THE PROBLEM: Reproduce the listing below precisely, leaving every line intact.

EXTRACTED DATA:
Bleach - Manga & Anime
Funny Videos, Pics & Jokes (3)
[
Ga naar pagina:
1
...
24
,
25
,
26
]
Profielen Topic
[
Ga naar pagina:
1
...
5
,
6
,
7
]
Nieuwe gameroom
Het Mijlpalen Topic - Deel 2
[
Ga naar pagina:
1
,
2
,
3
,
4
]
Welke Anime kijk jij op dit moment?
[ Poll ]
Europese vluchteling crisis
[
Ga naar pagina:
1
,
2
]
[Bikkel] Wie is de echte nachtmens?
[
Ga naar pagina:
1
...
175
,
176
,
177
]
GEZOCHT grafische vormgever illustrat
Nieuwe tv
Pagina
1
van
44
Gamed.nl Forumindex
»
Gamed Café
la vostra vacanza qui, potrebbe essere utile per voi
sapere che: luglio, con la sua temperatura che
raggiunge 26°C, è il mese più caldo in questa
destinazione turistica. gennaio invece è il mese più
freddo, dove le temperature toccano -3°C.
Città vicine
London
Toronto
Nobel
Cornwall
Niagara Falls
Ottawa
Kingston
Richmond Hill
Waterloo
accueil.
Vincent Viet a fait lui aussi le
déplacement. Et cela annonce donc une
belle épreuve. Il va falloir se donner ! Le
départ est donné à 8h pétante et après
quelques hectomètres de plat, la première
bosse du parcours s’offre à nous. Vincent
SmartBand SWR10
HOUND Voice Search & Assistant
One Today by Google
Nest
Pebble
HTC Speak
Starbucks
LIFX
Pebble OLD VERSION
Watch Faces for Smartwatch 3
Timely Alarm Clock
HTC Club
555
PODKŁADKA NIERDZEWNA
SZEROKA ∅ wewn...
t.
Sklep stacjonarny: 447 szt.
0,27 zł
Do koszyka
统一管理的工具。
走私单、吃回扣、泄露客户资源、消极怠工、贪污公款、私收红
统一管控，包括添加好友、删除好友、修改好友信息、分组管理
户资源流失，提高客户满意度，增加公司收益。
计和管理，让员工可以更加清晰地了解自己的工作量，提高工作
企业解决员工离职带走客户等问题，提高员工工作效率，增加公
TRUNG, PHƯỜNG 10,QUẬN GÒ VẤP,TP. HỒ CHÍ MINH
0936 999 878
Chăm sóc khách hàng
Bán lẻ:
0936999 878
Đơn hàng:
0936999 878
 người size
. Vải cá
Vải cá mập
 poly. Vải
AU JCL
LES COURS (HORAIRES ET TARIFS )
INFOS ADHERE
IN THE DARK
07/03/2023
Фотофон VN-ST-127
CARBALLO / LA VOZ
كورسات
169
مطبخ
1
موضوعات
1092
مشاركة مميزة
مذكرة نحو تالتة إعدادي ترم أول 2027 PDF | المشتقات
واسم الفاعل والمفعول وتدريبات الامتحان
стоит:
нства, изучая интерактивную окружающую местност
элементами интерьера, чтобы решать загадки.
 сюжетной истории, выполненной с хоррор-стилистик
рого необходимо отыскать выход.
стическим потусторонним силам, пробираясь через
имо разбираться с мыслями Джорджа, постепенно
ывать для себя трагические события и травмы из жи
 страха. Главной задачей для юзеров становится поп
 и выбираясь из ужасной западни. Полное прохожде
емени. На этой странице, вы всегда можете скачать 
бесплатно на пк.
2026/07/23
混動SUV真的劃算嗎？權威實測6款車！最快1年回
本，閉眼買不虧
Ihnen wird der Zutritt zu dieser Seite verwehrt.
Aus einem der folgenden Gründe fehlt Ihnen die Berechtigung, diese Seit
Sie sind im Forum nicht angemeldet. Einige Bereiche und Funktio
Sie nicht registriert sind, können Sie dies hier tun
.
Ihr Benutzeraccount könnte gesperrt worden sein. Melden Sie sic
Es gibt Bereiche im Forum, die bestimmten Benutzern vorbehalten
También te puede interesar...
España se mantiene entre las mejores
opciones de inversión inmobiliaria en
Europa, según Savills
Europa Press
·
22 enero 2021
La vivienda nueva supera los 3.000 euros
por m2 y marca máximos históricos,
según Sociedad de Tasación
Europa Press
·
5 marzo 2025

ANSWER FOR THE TASK:
Bleach - Manga & Anime
Funny Videos, Pics & Jokes (3)
[
Ga naar pagina:
1
...
24
,
25
,
26
]
Profielen Topic
[
Ga naar pagina:
1
...
5
,
6
,
7
]
Nieuwe gameroom
Het Mijlpalen Topic - Deel 2
[
Ga naar pagina:
1
,
2
,
3
,
4
]
Welke Anime kijk jij op dit moment?
[ Poll ]
Europese vluchteling crisis
[
Ga naar pagina:
1
,
2
]
[Bikkel] Wie is de echte nachtmens?
[
Ga naar pagina:
1
...
175
,
176
,
177
]
GEZOCHT grafische vormgever illustrat
Nieuwe tv
Pagina
1
van
44
Gamed.nl Forumindex
»
Gamed Café
la vostra vacanza qui, potrebbe essere utile per voi
sapere che: luglio, con la sua temperatura che
raggiunge 26°C, è il mese più caldo in questa
destinazione turistica. gennaio invece è il mese più
freddo, dove le temperature toccano -3°C.
Città vicine
London
Toronto
Nobel
Cornwall
Niagara Falls
Ottawa
Kingston
Richmond Hill
Waterloo
accueil.
Vincent Viet a fait lui aussi le
déplacement. Et cela annonce donc une
belle épreuve. Il va falloir se donner ! Le
départ est donné à 8h pétante et après
quelques hectomètres de plat, la première
bosse du parcours s’offre à nous. Vincent
SmartBand SWR10
HOUND Voice Search & Assistant
One Today by Google
Nest
Pebble
HTC Speak
Starbucks
LIFX
Pebble OLD VERSION
Watch Faces for Smartwatch 3
Timely Alarm Clock
HTC Club
555
PODKŁADKA NIERDZEWNA
SZEROKA ∅ wewn...
t.
Sklep stacjonarny: 447 szt.
0,27 zł
Do koszyka
统一管理的工具。
走私单、吃回扣、泄露客户资源、消极怠工、贪污公款、私收红
统一管控，包括添加好友、删除好友、修改好友信息、分组管理
户资源流失，提高客户满意度，增加公司收益。
计和管理，让员工可以更加清晰地了解自己的工作量，提高工作
企业解决员工离职带走客户等问题，提高员工工作效率，增加公
TRUNG, PHƯỜNG 10,QUẬN GÒ VẤP,TP. HỒ CHÍ MINH
0936 999 878
Chăm sóc khách hàng
Bán lẻ:
0936999 878
Đơn hàng:
0936999 878
 người size
. Vải cá
Vải cá mập
 poly. Vải
AU JCL
LES COURS (HORAIRES ET TARIFS )
INFOS ADHERE
IN THE DARK
07/03/2023
Фотофон VN-ST-127
CARBALLO / LA VOZ
كورسات
169
مطبخ
1
موضوعات
1092
مشاركة مميزة
مذكرة نحو تالتة إعدادي ترم أول 2027 PDF | المشتقات
واسم الفاعل والمفعول وتدريبات الامتحان
стоит:
нства, изучая интерактивную окружающую местност
элементами интерьера, чтобы решать загадки.
 сюжетной истории, выполненной с хоррор-стилистик
рого необходимо отыскать выход.
стическим потусторонним силам, пробираясь через
имо разбираться с мыслями Джорджа, постепенно
ывать для себя трагические события и травмы из жи
 страха. Главной задачей для юзеров становится поп
 и выбираясь из ужасной западни. Полное прохожде
емени. На этой странице, вы всегда можете скачать 
бесплатно на пк.
2026/07/23
混動SUV真的劃算嗎？權威實測6款車！最快1年回
本，閉眼買不虧
Ihnen wird der Zutritt zu dieser Seite verwehrt.
Aus einem der folgenden Gründe fehlt Ihnen die Berechtigung, diese Seit
Sie sind im Forum nicht angemeldet. Einige Bereiche und Funktio
Sie nicht registriert sind, können Sie dies hier tun
.
Ihr Benutzeraccount könnte gesperrt worden sein. Melden Sie sic
Es gibt Bereiche im Forum, die bestimmten Benutzern vorbehalten
También te puede interesar...
España se mantiene entre las mejores
opciones de inversión inmobiliaria en
Europa, según Savills
Europa Press
·
22 enero 2021
La vivienda nueva supera los 3.000 euros
por m2 y marca máximos históricos,
según Sociedad de Tasación
Europa Press
·
5 marzo 2025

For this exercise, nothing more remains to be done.